Anderson convinced the G’s that she had found an
attorney (Rickman), and he needed $125,000 at once to prevent Mr. G’s arrest.
COMMENT: For $125 grand, I am meeting with Rickman.
The G’s gave Anderson the $125,000.
But the story kept on.
There were more business subaccounts. Troubles and
tribulations were afoot and abounding. It was all Rickman could do to keep Mr.
G out of prison. Fortunately, the G’s had Anderson to help sail these
treacherous and deadly shoals.
The G’s never met Rickman. They were tapping all their
assets, however, including retirement accounts. They were going broke.
Anderson was going after that Academy award. She
managed to drag in friends of the family for another $200 grand or so. That
proved to be her downfall, as the friends were not as inclined as her parents
to believe. In fact, they came to disbelieve. She had pushed too far.
The friends reached out to Rickman. Sure enough, there
was an attorney named Rickman, but he did not know and was not representing the
G’s. He had no idea about the made-up e-mail address or merchant bank or legal documents
or other hot air.
Anderson was convicted to 25 years in prison.
Good.
The G’s tried to salvage some tax relief out of this.
For example, in 2017 they had withdrawn almost $1.2 million from their
retirement accounts, paying about $410 grand in tax.
Idea: let’s file an amended return and get that $410
grand back.
Next: we need a tax Code-related reason. How about
this: we send Anderson a 1099 for $1.1 million, saying that the monies were sent
to her for expenses supposedly belonging to a prior business.
I get it. Try to show a business hook. There is a
gigantic problem as the business had been closed, but you have to swing
the bat you are given.
The IRS of course bounced the amended return.
Off to Court they went.
You might be asking: why didn’t the G’s just say what
really happened – that they were robbed?
Because the TCJA had done away with the personal theft
deduction. Unless it was presidentially-declared, I suppose.
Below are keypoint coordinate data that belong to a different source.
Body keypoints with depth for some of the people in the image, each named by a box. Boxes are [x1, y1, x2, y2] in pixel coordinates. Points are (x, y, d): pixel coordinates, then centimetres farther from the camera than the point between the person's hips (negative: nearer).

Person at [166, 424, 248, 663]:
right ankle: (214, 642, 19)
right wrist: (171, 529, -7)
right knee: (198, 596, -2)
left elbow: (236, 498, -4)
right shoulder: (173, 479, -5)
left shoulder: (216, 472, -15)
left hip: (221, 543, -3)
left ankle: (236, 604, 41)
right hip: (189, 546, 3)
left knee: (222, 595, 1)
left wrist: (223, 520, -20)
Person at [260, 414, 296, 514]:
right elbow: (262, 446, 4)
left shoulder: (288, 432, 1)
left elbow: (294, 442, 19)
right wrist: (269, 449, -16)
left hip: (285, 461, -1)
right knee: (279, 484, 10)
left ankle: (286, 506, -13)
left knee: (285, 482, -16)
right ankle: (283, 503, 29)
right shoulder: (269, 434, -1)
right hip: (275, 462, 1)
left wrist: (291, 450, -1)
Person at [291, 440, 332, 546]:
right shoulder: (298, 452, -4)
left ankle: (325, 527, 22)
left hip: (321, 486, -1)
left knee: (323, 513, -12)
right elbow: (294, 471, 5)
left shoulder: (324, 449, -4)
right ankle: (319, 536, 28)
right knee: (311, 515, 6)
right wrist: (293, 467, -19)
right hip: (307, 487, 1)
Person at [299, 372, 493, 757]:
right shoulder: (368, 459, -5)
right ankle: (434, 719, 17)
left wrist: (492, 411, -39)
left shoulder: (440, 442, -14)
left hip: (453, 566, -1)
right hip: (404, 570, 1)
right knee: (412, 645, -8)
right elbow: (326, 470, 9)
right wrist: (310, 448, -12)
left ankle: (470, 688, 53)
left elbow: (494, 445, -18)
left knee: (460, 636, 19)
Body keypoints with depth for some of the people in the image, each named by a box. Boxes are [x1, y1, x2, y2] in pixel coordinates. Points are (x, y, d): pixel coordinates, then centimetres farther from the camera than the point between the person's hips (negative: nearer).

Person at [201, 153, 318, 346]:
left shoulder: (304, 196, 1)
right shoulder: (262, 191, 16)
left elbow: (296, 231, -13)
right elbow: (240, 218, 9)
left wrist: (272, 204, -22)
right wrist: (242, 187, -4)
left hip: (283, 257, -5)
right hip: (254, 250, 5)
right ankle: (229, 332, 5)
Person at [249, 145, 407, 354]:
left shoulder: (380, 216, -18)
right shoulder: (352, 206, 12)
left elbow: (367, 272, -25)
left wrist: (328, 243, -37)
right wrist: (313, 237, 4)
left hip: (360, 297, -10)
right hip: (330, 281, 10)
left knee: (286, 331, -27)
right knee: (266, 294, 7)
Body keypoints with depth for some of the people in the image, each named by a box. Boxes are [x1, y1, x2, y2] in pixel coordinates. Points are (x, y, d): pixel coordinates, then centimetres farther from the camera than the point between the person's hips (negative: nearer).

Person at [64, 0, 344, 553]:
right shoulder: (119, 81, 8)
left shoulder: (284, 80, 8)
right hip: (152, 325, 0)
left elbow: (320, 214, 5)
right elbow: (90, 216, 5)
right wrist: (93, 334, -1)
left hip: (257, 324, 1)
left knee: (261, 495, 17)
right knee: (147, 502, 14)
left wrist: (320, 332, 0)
So, the G’s were left bobbing in the water with much weaker
and ultimately non-persuasive arguments to power their amended return and its
refund claim.
Even the judge was aghast:
Plaintiffs were
the undisputed victims of a complicated theft spanning around two years,
resulting in the loss of nearly $2 million dollars. The thief — Mrs. Gomas’s
own daughter and Mr. Gomas’s stepdaughter — was rightly convicted and is
serving a lengthy prison sentence. The fact that these elderly Plaintiffs are
now required to pay tax on monies that were stolen from them seems unjust.
Here is Court shade at the IRS:
In view of the
egregious and undisputed facts presented here, it is unfortunate that the IRS
is unwilling — or believes it lacks the authority — to exercise its discretion
and excuse payment of taxes on the stolen funds.
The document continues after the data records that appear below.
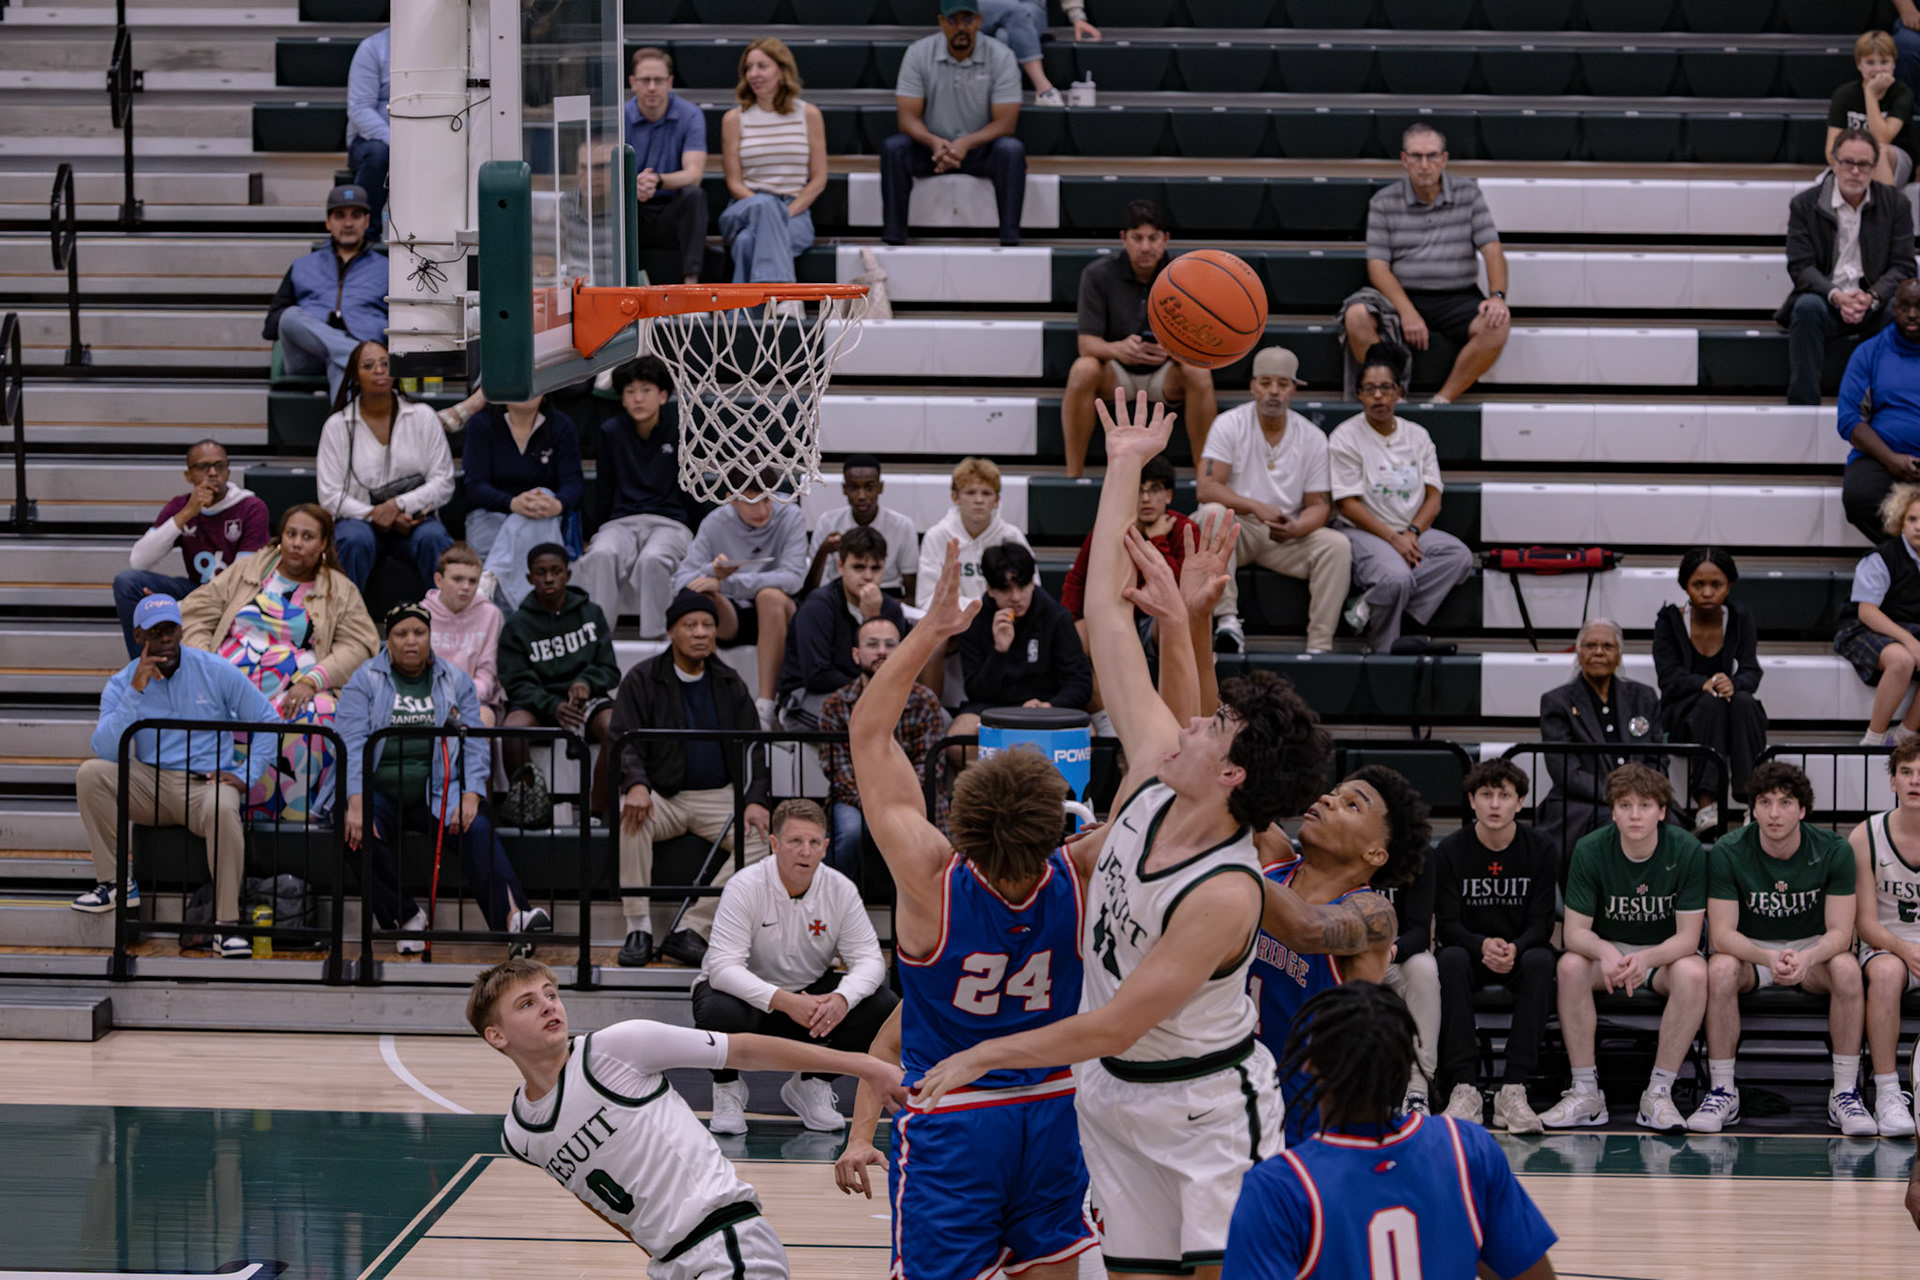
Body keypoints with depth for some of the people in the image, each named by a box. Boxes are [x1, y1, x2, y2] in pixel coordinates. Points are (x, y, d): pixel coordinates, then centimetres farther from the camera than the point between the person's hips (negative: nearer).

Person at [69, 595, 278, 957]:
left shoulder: (215, 672, 1)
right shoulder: (122, 684, 2)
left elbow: (268, 723, 5)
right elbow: (106, 751, -13)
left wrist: (245, 776, -7)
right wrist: (135, 692, -19)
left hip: (207, 782, -2)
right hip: (149, 783, 2)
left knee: (222, 810, -38)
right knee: (90, 774, -25)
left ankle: (227, 924, -30)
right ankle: (117, 881, -13)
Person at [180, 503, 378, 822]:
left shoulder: (340, 591, 15)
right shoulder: (245, 571, 19)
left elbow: (359, 645, 4)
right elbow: (195, 614, 15)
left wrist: (312, 681, -13)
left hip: (296, 690, -1)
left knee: (318, 721, -36)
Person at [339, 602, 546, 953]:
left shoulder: (456, 682, 12)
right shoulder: (365, 681, 6)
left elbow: (474, 744, 6)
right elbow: (352, 744, -6)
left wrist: (471, 795, -13)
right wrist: (356, 805, -21)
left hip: (438, 792, 1)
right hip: (380, 793, -1)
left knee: (477, 830, -28)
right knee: (360, 834, -33)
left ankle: (514, 916, -46)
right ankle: (408, 916, -21)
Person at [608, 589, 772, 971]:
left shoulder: (730, 685, 12)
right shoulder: (641, 681, 3)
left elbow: (750, 748, 9)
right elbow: (625, 740, -5)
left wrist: (755, 800, -10)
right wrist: (636, 785, -27)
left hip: (718, 797, 2)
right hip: (661, 796, -2)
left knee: (763, 836, -26)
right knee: (629, 818, -36)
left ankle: (690, 929, -27)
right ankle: (638, 929, -27)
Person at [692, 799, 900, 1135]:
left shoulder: (841, 890, -11)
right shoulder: (745, 887, -23)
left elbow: (869, 958, -11)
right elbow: (723, 967, -30)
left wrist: (842, 999, -34)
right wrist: (783, 1001, -43)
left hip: (810, 993, 4)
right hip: (748, 992, -4)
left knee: (883, 1006, -19)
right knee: (718, 1013, -38)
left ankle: (813, 1084, 6)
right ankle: (728, 1087, -2)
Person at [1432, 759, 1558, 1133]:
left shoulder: (1540, 853, -3)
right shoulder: (1450, 852, -4)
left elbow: (1542, 923, -7)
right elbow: (1446, 925, -9)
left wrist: (1514, 949, -29)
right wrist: (1483, 945, -30)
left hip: (1521, 951, 0)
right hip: (1469, 950, 0)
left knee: (1540, 961, -34)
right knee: (1451, 959, -34)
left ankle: (1513, 1090, -37)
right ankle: (1464, 1086, -37)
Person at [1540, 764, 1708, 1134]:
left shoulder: (1687, 852, -17)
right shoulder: (1590, 851, -13)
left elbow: (1688, 937, -17)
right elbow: (1575, 932, -13)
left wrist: (1645, 959, -38)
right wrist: (1606, 953, -38)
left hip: (1666, 953, -1)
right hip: (1607, 948, 1)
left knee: (1693, 974, -34)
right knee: (1570, 967, -30)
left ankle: (1659, 1093, -26)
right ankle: (1585, 1092, -25)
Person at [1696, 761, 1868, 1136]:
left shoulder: (1833, 851, -13)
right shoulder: (1728, 852, -15)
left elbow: (1839, 933, -16)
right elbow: (1721, 934, -19)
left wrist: (1806, 958, -39)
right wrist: (1769, 959, -39)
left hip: (1813, 948, 0)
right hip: (1750, 950, 0)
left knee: (1847, 969, -33)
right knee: (1720, 969, -34)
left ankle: (1845, 1094, -25)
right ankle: (1722, 1093, -24)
There is even some shade for Congress:
It is highly
unlikely that Congress, when it eliminated the theft loss deduction beginning
in 2018, envisioned injustices like the case before this Court. Be that as it
may, the law is clear here and it favors the IRS. Seeking to avoid an unjust
outcome, Plaintiffs have attempted to recharacterize the facts from what they
really are — a theft loss — to something else. Established law does not support
this effort. The Court is bound to follow the law, even where, as here, the
outcome seems unjust.
To be fair, Congress changed the law. The change was
unfair to the G’s, but the Court could not substitute penumbral law over actual
law.
The G’s were hosed.
Seriously, Congress should have left theft losses alone. The reason is the same as for employee mileage. The Code as revised for TCJA would make most of the provision superfluous, but at least the provision would exist for the most extreme or egregious situations.
COMMENT: I for one am hopeful that the IRS and G's will resolve this matter administratively. This is not a complementary tale for the IRS, and – frankly – they have other potentially disastrous issues at the moment. It is not too late, for example, for the IRS and G’s to work out an offer in compromise, a partial pay or a do-not-collect status. This would allow the IRS to resolve the matter quietly. Truthfully, they should have already done this and avoided the possible shockwaves from this case.
Our case this time was Gomas v United States,
District Court for the Middle District of Florida, Case 8:22-CV-01271.